# [Work task]
Tally the lines of the listing below in which the string "back" occurs, and give the tally alone.

====================

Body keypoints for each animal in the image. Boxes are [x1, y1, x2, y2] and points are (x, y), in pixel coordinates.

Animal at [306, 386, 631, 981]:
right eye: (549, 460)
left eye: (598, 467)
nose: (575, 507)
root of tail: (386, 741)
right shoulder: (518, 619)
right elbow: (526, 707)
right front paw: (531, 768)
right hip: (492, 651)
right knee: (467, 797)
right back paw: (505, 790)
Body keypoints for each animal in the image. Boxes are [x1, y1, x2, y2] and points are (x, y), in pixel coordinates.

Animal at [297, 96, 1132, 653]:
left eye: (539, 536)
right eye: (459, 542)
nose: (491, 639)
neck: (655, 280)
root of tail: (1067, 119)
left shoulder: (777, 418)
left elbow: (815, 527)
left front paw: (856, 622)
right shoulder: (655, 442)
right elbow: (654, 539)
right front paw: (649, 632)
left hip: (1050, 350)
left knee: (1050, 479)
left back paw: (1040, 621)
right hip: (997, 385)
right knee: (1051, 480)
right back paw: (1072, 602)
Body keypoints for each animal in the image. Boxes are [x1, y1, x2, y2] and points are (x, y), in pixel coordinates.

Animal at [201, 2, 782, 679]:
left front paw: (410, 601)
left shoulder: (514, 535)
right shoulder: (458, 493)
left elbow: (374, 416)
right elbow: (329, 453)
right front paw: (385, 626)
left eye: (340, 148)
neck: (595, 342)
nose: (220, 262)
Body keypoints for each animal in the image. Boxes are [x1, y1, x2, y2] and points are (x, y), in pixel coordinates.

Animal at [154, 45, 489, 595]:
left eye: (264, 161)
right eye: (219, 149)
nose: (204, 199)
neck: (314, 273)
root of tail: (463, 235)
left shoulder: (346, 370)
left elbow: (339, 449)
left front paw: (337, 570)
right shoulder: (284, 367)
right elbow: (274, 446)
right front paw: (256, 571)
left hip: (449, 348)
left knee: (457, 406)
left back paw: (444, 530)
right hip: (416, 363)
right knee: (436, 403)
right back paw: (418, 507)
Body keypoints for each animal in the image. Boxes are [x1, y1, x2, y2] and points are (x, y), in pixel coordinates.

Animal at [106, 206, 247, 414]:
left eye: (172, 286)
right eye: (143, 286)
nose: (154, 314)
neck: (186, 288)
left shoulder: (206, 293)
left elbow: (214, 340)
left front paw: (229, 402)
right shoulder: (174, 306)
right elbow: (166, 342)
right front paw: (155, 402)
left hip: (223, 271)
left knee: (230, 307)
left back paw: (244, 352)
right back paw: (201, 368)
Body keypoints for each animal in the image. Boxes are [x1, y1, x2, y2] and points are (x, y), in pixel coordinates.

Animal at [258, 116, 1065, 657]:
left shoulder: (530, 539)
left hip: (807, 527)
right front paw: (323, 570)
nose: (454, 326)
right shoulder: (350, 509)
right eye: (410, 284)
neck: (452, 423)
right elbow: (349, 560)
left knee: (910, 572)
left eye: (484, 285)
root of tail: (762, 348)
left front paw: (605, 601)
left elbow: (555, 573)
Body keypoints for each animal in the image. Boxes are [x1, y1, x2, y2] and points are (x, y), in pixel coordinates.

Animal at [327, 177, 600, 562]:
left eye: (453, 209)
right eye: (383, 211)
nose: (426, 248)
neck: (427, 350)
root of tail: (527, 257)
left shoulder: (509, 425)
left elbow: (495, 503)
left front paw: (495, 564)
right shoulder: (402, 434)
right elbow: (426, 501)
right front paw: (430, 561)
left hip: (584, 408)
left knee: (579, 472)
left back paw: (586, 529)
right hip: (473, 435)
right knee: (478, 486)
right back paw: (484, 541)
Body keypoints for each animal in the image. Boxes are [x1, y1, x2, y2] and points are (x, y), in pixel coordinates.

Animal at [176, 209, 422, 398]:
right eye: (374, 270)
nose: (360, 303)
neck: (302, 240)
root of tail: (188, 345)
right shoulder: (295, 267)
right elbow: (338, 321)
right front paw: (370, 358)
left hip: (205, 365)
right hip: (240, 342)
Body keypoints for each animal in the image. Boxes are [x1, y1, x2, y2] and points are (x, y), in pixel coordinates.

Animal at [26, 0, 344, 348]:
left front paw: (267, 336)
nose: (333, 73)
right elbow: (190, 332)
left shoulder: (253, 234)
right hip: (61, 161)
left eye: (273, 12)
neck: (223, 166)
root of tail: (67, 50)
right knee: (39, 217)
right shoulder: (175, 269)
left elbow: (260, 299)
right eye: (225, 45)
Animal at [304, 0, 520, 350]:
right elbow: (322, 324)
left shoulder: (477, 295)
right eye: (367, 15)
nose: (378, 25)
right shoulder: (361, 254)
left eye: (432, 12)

====================

# [Solution to this exercise]
9